これについてのレスポンスは次の通りで、きれいに続きを生成しています。
ョンが可能になります。インターネットを利用することで、電子メールの送受信、ウェブサイトの閲覧、オンラインショッピング、ソーシャルメディアの利用など、さまざまな活動が行えます。\n\nインターネットは、TCP/IPと呼ばれるプロトコルを使用して...(以下長文のため省略)
一方で、続きをきれいに生成してくれないケースもありました。
response = openai.ChatCompletion.create( engine="gpt-35-turbo-16k", messages=[ {"role": "system", "content":"あなたは親切なアシスタントです。"}, {"role": "user", "content": "春の季語を絡めた冗談を教えてください。"}, {"role": "assistant", "content": "「春眠(しゅんみん)暁(ぎょう)を覚(さ)えず」という言葉がありますが、「春は眠くても、ア"}, ], max_tokens=1000, temperature=0 )
この場合のアウトプットは次の通りでした。
「ア」から続く言葉にせず改めて回答を生成しています。

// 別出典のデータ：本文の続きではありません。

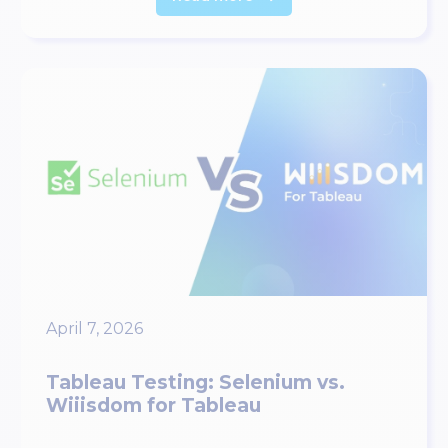
April 7, 2026
Tableau Testing: Selenium vs.
Wiiisdom for Tableau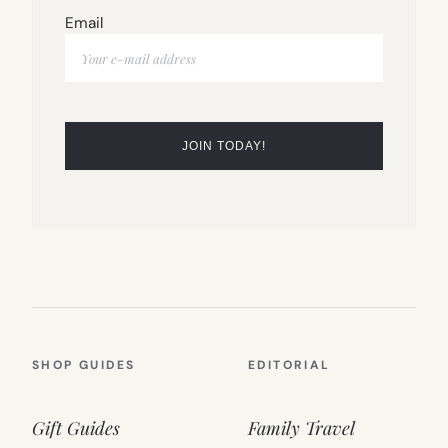
Email
SHOP GUIDES
EDITORIAL
Gift Guides
Family Travel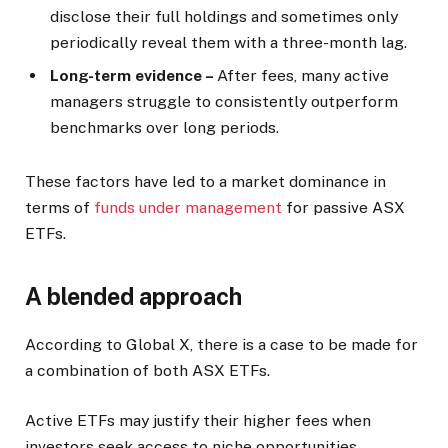
disclose their full holdings and sometimes only
periodically reveal them with a three-month lag.
Long-term evidence –
After fees, many active
managers struggle to consistently outperform
benchmarks over long periods.
These factors have led to a market dominance in
terms of
funds under management
for passive ASX
ETFs.
A blended approach
According to Global X, there is a case to be made for
a combination of both ASX ETFs.
Active ETFs may justify their higher fees when
investors seek access to niche opportunities,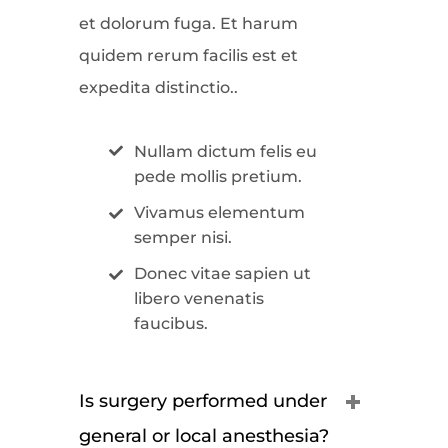
et dolorum fuga. Et harum
quidem rerum facilis est et
expedita distinctio..
Nullam dictum felis eu
pede mollis pretium.
Vivamus elementum
semper nisi.
Donec vitae sapien ut
libero venenatis
faucibus.
Is surgery performed under
general or local anesthesia?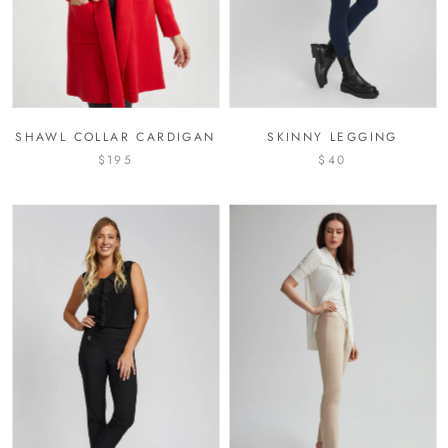
SHAWL COLLAR CARDIGAN
SKINNY LEGGING
$195
$40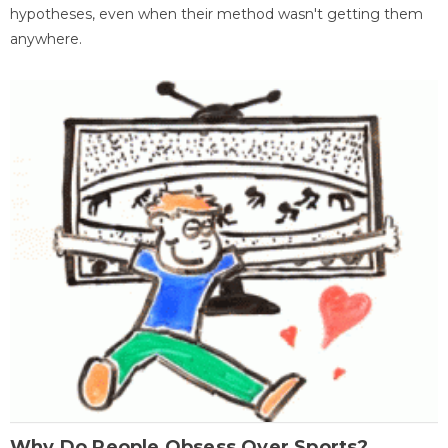
hypotheses, even when their method wasn't getting them
anywhere.
Why Do People Obsess Over Sports?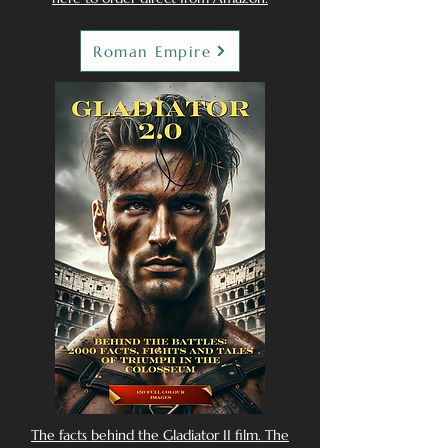
Roman Empire
The facts behind the Gladiator II film. The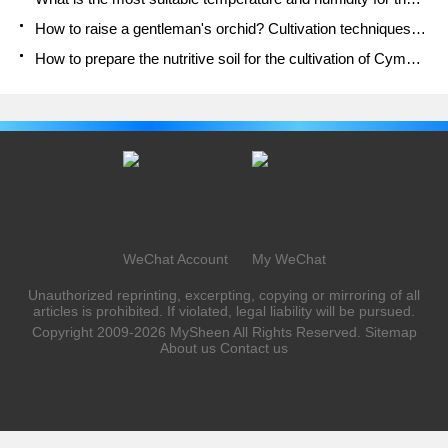
How to raise a gentleman's orchid? Cultivation techniques of Cymbidium
How to prepare the nutritive soil for the cultivation of Cymbidium
WeChat Account
My WeChat
Unauthorized reprinting, excerpting, copying or mirroring of all
articles is prohibited. If violated, legal liability will be pursued.
Copyright 2009-2026
MySheen
All Rights Reserved.
Sitemap
About us
Contact us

また【「】で始まっているにもかかわらず、閉じる記号を生成しませんでした。
春は眠くても、アシスタントはいつでも起きていますよ!
単純にassistantの回答を一覧の最後に記載するだけでは、続く文章の生成がうまくいかないケースもあるようです。単に前に続く文章を続けてほしい場合であっても、プロンプトエンジニアリング等の工夫が必要になりそうです。
タイムアウト時間の設定
openai
openaiのパッケージからリクエストを送信する場合、デフォルトのタイムアウトは600秒に設定されています。

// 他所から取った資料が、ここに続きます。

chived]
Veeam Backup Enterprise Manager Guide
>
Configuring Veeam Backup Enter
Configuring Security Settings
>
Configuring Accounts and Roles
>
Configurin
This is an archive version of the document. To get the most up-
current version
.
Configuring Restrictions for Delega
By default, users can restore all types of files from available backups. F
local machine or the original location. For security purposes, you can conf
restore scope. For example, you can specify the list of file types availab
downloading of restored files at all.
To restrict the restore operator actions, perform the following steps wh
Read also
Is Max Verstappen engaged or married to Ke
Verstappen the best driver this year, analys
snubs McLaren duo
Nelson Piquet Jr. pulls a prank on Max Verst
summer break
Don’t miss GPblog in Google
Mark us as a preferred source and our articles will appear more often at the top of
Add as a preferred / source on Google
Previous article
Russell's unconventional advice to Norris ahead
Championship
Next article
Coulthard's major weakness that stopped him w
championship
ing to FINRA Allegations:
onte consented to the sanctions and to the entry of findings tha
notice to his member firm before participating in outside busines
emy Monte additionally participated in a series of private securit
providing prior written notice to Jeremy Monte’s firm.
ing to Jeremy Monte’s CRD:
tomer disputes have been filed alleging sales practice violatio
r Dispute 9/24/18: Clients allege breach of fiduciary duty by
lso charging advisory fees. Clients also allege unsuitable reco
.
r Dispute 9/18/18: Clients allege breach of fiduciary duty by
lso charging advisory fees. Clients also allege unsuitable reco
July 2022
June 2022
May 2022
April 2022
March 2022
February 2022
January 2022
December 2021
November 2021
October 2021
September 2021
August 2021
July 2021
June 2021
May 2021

変更する場合は以下の通り、引数request_timeoutを1秒単位で設定します。
response = openai.ChatCompletion.create( engine="gpt-35-turbo-16k", messages=[ {"role": "system", "name":"yuki_nishino", "content":"あなたは親切なアシスタントです。"}, {"role": "user", "content": "インターネットについて教えてください。"}, ], max_tokens=1000, temperature=0, request_timeout=120 )
LangChain
LangChainからリクエストを送信する場合、デフォルトのタイムアウトはChatCompletionに準拠するため600秒に設定されます。変更する場合は以下の通り、request_timeoutを設定することで1秒単位で設定ができます。
またmax_retriesを2以上に設定することで、タイムアウト時に自動で時間を倍にして再リトライをする挙動をとらせることもできます。
chat = AzureChatOpenAI( deployment_name=CHATGPT_ENGINE, openai_api_base=openai.api_base, openai_api_version=openai.api_version or "", openai_api_key=openai.api_key or "", temperature=0, request_timeout=120, max_retries=1, )
おわりに
今回の記事ではOpenAIを使ったシステム構築について、特に消費トークンの計算方法、AIが生成した文章が途中で途切れてしまったときの対処法、タイムアウト時間の設定法について解説しました。
OpenAIの利用には多くのテクニカルな知識が求められます。これらの情報が理解を深める一助となれば幸いです。